Inuit land-claim groups have formed a company to invest directly in Arctic resource development in an effort to win more benefits and ensure that a greater share of mining profits remains in the North.
"We are looking at direct equity participation," said Charlie Evalik, head of the Kitikmeot Inuit Association, one of three groups that have come together to form the Nunavut Resources Corp.
"We now want to move up the mineral resource value chain to ensure that the people of Nunavut get more from their own resources."
While industry welcomes the move, environmentalists warn it could lead to serious conflicts of interest.
Until now, Inuit have benefited from mining solely through the jobs and training that new mines or exploration camps provide. Evalik said that leaves his people powerless to move mineral projects ahead and shuts them out of profits from resource sales.
Kitikmeot, as well as Nunavut Tunngavik Inc. and the Kivalliq Inuit Association, have raised just over $1 million and are looking for another $2 million in one-time funding from the federal government.
The cash would become working and seed money to enter private capital markets and raise dollars for individual projects. None of the money would come from land-claim settlements.
The company will probably start by building infrastructure, Evalik said.
"Say we build the airstrips and roads and lease it back to the mining company. We'll build and own the camp infrastructure or build and own oil tanks and lease them back."
The corporation is already in talks with Newmont Mining, which is developing the Hope Bay gold project in Nunavut, Evalik said.
A similar strategy is being used in the Western Arctic, where several aboriginal groups have formed a corporation and used private capital to buy a one-third share in the proposed Mackenzie Valley natural gas pipeline.
It's a good idea, said Rick Meyers of the Mining Association of Canada.
"One might expect that aboriginal groups would want to invest in the industry," he said. "I don't think the industry would have issues with them acquiring equity. They would be looked at seriously."
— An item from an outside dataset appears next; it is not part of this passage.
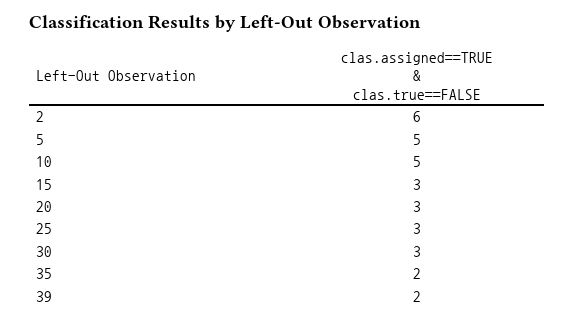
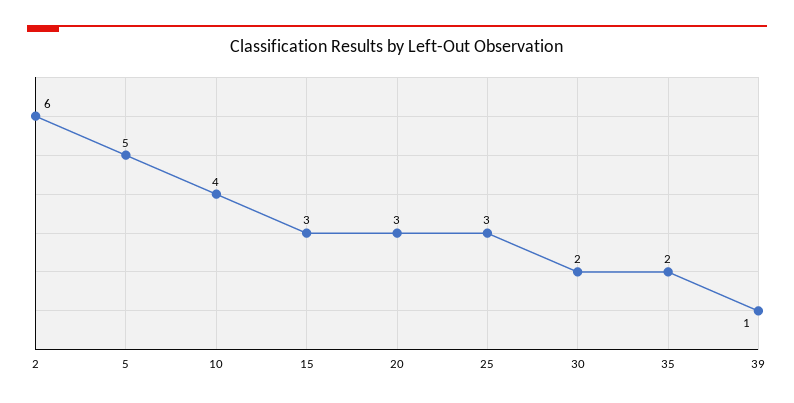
10: 5 -> 4
30: 3 -> 2
39: 2 -> 1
Aboriginal communities across the country are growing more familiar with mining and more comfortable with how to assess risks and benefits, he said. It's a good time for such proposals as industry confidence returns and activity picks up with the recovery in the global economy.
But Sandra Inutiq of the Nunavut-based environmental group Makita points out that these same land-claim groups also appoint representatives to the regulatory boards that make decisions on mining developments. Those same groups also negotiate impacts and benefits agreements between miners and local Inuit.
That could create conflicts of interest, she suggested.
"When there's any administrative body, they have to be independent and unbiased. It seems by creating this company ... the bias aspect, whether it's perceived or actual, is worrying."
One Inuit land-claim organization already owns a share in a uranium exploration company.
Evalik understands the concern.
"We're going to deal with it as and when it comes."
Meyers said any private company would want the same questions answered before it joined a deal. "They would want to make sure they're doing things at arm's length," he said.
"I don't think it's a major issue at this point. I can see where you'd want to manage your processes properly."
But even Inutiq sees the logic of the new company.
"It makes sense that Inuit would want to have the ability to invest in mining development."